I remember back to my senior year of high school, in a Statistics class, where my teacher posed the question, "How many coin flips are you more likely to end with half heads and half tails? 100 or 100,000?"
On the simple principle of the Law of Large Numbers, the more times the coin is flipped, the more likely the data will converge towards its average.
Now, most students would look at this as an easy question, but I specifically took aim, because I felt the answer the question wanted was different from the answer itself.
At the time, I did not have much experience with proofs, and maybe less with computer programming, but I decided to write a little piece of software to run on my TI-83 to do the following.
1) flip a coin N times (N being an even number) and tell me if it ends with half heads and half tails.
2) Do this many times and count how many times the coin is flipped exactly half to each side.
With this application, I could tell the calculator to flip the coin 100 times, and out of 100 samples of this test, it would say that it ends at exactly 50/50 10% of the time. Then I told the calculator to flip the coin 10,000 times, and out of 100 samples of this test, it said that it ended at exactly 50/50 5% of the time.
So let's step back for a moment. The question is asking with which amount of coin flips, am I more likely to end with half heads and half tails. My teacher suggests that the answer is that the more flips, the more likely we are to end with 50/50, and I argue that it is the exact opposite, and that although we will hover around 50/50, we are less likely to stop on exactly 50/50.

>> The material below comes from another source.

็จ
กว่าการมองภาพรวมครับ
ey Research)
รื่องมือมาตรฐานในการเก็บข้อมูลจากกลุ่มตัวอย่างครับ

Why do I find this relevant now? 10 years later. It seems that Big Data is all the rage, everyone is talking about how to understand and better yet predict what people are going to buy, what we want to watch, what we want to eat, and guiding large directional decisions based on this data. Kevin Slavin talks about this information shaping our lives, when it used to just be shaped by our lives. Just as it is deeply concerning to him, I am deeply concerned by this as well.
Designers, Developers, Problem solvers often try to help the most people possible with each solution. Programs that try to solve problems in this way might get close more often, but I would argue are less likely to get it right.
This past year I learned of Hester Street Collaborative. This small group of problem solvers have focussed their energy on bringing public policy and urban planning knowledge to Hester Street in the Lower East Side of NYC. Their localized approach has been very successful, and the founder suggests that they don't want to zoom out, it is being local that allows them to do such great work.
When reading Mountains Beyond Mountains, it was Paul Farmer who shows the personal touch necessary for a successful health program and that working with the local system, even if it involves Juju, is necessary for success.
There are hundreds of examples that show this in practice, and I would like to help bring the focus back to localization with an understanding of the global view.
I understand how the law of large numbers can be profitable for a company, but I want to make sure our decisions are based on what is profitable for individuals.
[Linked here] is an updated version of the application I wrote, which demonstrates the likeliness of a perfect 50/50 as the pool gets larger.
In high school I was not concerned with the bigger picture of where this would lead our lives culturally, day to day. Looking at the bigger picture now, I would like to suggest that statisticians, actuaries, data visualists think both about the big picture of their data, and the single pieces as well.
Lev Manovich, who coined the term Cultural Analytics, creates visually explorative pieces, seemingly graphs, but instead of plotting points, he uses the source. Seeing the painting on a graph instead of turning it into a number gives the visualization context and changes how it communicates.
The lie of the Law of Large Numbers is that there are no large numbers, only a whole bunch of small ones added together.
**A final note, today as I was reading through one of Richard Feynman's books on physics, I noticed the term describing this exact issues, probability density.